Every year when we post the anniversary of The CDB’s “Fire on the Mountain” album on social media, you can almost put money on that someone will say, “I love that song.” We then had to explain that the song is by Tucker and that The CDB didn’t have a song called “Fire on the Mountain.”
The CDB and MTB toured together a lot in the ’70s, especially in the early-mid ’70s. The guys in both bands and crews were pretty close. One day dad and George McCorkle – one of Tucker’s guitar pickers – were talking and dad told him that they were going to call The CDB’s next album 'Fire on the Mountain.' He asked dad if they had a song with that title, and dad told him that they did not.
So, George was inspired to go up to his hotel room and write a song that he hoped to pitch to dad as a title song for the project. He later met dad and played the song for him. Dad loved the song, but from what I understand the FOTM album was already in the process of being mixed, or pressed. The bottom line was that the project was too far along for the band to go back in and do another song, so dad passed on it.
But it worked out pretty well for George because Tucker cut it, and it was a hit. It did extremely well on the AOR – album rock radio – stations that both The CDB and Tucker were being played on, but it also was the MTB’s highest-charting single on the pop charts.
Not too shabby.
In a similar fashion, The CDB’s signature song, the one that shot dad’s career to new heights and became a staple of The CDB set for over 40 years was an afterthought.
Dad has told the tale many times, but a lot of people still don’t know that the 'Million Mile Reflections' album was already finished and about to mixed and mastered when dad was hit with a startling reality.
They had somehow neglected to include a fiddle song on the album.
So, a rehearsal studio was booked and dad started working out a framework of a song with the band. Every band member contributed to the song, so dad split the publishing with the bandmembers by giving them credit for the music, with dad being the sole writer on the lyrics.
Dad said that the title “The Devil Went Down to Georgia” just popped into his head, and as best as he can recall, he was inspired by a poem he had to read in high school called “The Mountain Whippoorwill” about a fiddle contest in a small mountain community, but then took the contest to a new level by making it a battle for a young man’s soul.
Dad finished writing the lyrics and he and the band went back into the studio, and the rest – as they say – is history.
One other misconception I wanted to address. Despite popular opinion, dad wasn’t forced to go back in the studio to change the lyrics near the end of the song because of pressure from the record label or anyone else. In fact, the “Son of a gun” and “SOB” versions were recorded on the same day.
He and his producer realized that there would be some stations that wouldn’t play the “SOB” version, so both were recorded, and while “SOB” was on the album which has now sold close to 4 million copies and was the version that was played on the rock stations of the day, the “Son of a gun” version was a hit on pop and country radio.
It went #1 on the Billboard Country Chart and #3 on the Billboard Hot 100, and was beaten out of the #1 spot by Earth, Wind and Fire and The Knack.

- Extracted records -
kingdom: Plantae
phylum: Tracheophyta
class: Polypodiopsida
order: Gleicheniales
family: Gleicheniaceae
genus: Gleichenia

- Actions to take -
A - List every band or musical act named in the account of the two songs above.
B - Answer these questions from the account of the two songs above:
(i) Who wrote the song he hoped to pitch as a title song for The CDB's album?
(ii) What high-school poem is said to have inspired "The Devil Went Down to Georgia"?
(iii) About how many copies has the album with the "SOB" version sold?
C - Please rewrite the paragraph of the account of the two songs that begins "So, George was inspired" more briefly, keeping its main facts.

- Answers -
A -
The CDB
MTB (Tucker)
Earth, Wind and Fire
The Knack

B -
(i) George McCorkle, one of Tucker's guitar pickers.
(ii) "The Mountain Whippoorwill."
(iii) Close to 4 million copies.

C - George went to his hotel room and wrote a song to pitch to dad as the album's title song, then played it for him. Dad loved it, but the "Fire on the Mountain" album was already being mixed or pressed, too far along to add another song, so he passed on it.